### TEKS DOKUMEN
Dengan kebijakan ini, maka pejabat pelaksana Balai Litbang Agama Semarang secara fakta akan mengalami penurunan jenjang jabatan. Yang seharusnya dalam jangka waktu satu tahun dapat naik jabatan ke level IV/a, dengan kebijakan ini, yang bersangkutan membutuhkan waktu lebih dari 8 tahun untuk menduduki jabatan IV/a.
Permasalah administrasi juga menjadi salah satu faktor yang merugikan pegawai. Proses administrasi pemindahan jabatan, meskipun telah diatur dalam PermenPANRB, namun pada faktanya tidak semudah yang diharapkan. Bagi pejabat fungsional, selain pelantikan jabatan yang didasari oleh adanya Surat Keputusan (SK) yang dikeluarkan oleh pejabat pembina kepegawaian, juga dibutuhkan SK Penilaian Angka Kredit (PAK) sebagai acuan awal penghitungan angka kredit. Pejabat pelaksana (eselon V) pada Balai Litbang Agama, mengalami kerugian karena keterlambatan penerbitan SK PAK. Para pejabat tersebut dilantik pada bulan Desember tahun 2020, namun demikian, karena berbagai kendala dan permasalahan, terutama dalam hal aturan penilaian angka kredit, sampai dengan tulisan ini belum terdapat kejelasan berapakah angka kredit yang didapatkan. Dengan adanya keterlambatan ini, maka pada tahun 2020 yang bersangkutan belum dapat melakukan pengajuan angka kredit sesuai dengan jabatan fungsionalnya.
Ketiga, penyetaraan jabatan memengaruhi peta jabatan. Kebijakan penyetaraan jabatan yang menyasar pada sebagian besar pejabat administrasi mengharuskan instansi menyediakan alokasi jabatan fungsional yang dapat diisi. Jika terdapat 2.000 pegawai yang akan terdampak kebijakan penyetaraan jabatan, maka dibutuhkan pula sebanyak 2.000 alokasi jabatan fungsional yang harus tersedia. Dalam kenyataannya, terkadang terdapat instansi dengan jumlah jabatan yang tersedia tidak sebanding dengan jumlah pejabat yang terdampak penyetaraan. Jikapun terdapat jumlah yang tersedia, maka akan berdampak pada pegawai yang telah diproyeksikan menduduki jabatan fungsional dimaksud.
Keempat, semakin kecil peluang adanya penyegaran organisasi dengan adanya mekanisme rotasi jabatan. Di era masih banyaknya jabatan administrasi, salah satu kelebihan sistem ini adalah dimungkinkannya rotasi jabatan sebagai bagian dari penyegaran organisasi. Dengan adanya peraturan bahwa pejabat paling lama menduduki jabatanya selama lima tahun, memungkinkan adanya rotasi pejabat. Rotasi ini dalam banyak hal dibutuhkan sebagai bagian dari penyegaran organisasi.
Dengan adanya pergantian pejabat, maka akan timbul pula cara-cara, kebijakan maupun pola kerja baru yang diterapkan oleh pejabat yang baru menduduki jabatan. Rotasi juga mencegah adanya “monopoli” kewenangan.

### BAHAN YANG DIBERIKAN
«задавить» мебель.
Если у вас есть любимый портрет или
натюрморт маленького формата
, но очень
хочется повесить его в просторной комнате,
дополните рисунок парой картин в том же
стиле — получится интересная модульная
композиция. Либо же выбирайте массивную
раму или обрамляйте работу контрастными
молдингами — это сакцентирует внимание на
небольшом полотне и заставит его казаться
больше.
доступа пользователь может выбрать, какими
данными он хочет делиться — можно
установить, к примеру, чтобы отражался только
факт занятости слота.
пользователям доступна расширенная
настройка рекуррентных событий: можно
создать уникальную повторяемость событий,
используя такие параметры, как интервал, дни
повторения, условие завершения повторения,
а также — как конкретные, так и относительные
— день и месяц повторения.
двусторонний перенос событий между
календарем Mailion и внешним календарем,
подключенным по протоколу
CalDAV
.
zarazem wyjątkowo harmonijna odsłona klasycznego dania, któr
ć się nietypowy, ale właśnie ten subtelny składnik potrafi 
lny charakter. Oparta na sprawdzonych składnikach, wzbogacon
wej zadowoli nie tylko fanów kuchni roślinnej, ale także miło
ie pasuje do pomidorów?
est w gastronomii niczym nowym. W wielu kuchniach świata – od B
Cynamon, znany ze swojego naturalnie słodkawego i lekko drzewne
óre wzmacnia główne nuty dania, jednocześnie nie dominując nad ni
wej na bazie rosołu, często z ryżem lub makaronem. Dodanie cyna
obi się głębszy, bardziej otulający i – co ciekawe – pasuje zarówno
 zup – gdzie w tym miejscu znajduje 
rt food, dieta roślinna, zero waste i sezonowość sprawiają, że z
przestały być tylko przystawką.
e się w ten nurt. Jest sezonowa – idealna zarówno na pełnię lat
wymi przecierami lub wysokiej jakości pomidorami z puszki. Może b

### TUGAS 1
Sunting baris-baris daftar mulai dari awal daftar sampai dengan baris yang memuat "данными он хочет делиться — можно" dengan mengganti "портрет" menjadi "пейзаж". Tuliskan kembali hanya baris-baris tersebut tanpa perubahan lain.
### TUGAS 2
Lanjutkan teks tentang penyetaraan jabatan setelah kalimat terakhirnya.

### HASIL 1
«задавить» мебель.
Если у вас есть любимый пейзаж или
натюрморт маленького формата
, но очень
хочется повесить его в просторной комнате,
дополните рисунок парой картин в том же
стиле — получится интересная модульная
композиция. Либо же выбирайте массивную
раму или обрамляйте работу контрастными
молдингами — это сакцентирует внимание на
небольшом полотне и заставит его казаться
больше.
доступа пользователь может выбрать, какими
данными он хочет делиться — можно

### HASIL 2
Kebijakan penyetaraan jabatan, berdampak pada tidak fleksibelnya rotasi jabatan. Jabatan fungsional yang melekat pada pegawai, akan dibawa sampai pegawai tersebut memasuki masa purna bakti. Dengan demikian, tidak ada kewenangan pimpinan untuk memindahkan pejabat fungsional ke jabatan lainnya. Padahal, dalam beberapa kasus, perpindahan pegawai dibutuhkan dalam rangka penyegaran organisasi.
Kelima, penyetaraan jabatan berpeluang menimbulkan iklim kerja monoton, linier, dan terjebak dalam zona nyaman. Karakteristik pejabat fungsional adalah melekat pada pegawai selama pegawai tersebut mampu memenuhi kewajiban sebagai pejabat fungsional sesuai aturan yang berlaku. Dengan kata lain, tidak ada pihak yang memiliki kewenangan dalam menentukan karir pejabat fungsional selain pejabat fungsional itu sendiri. Berbeda dengan jabatan administrasi, pimpinan memiliki kewenangan untuk memindahtugaskan pegawai sesuai kebutuhan organisasi.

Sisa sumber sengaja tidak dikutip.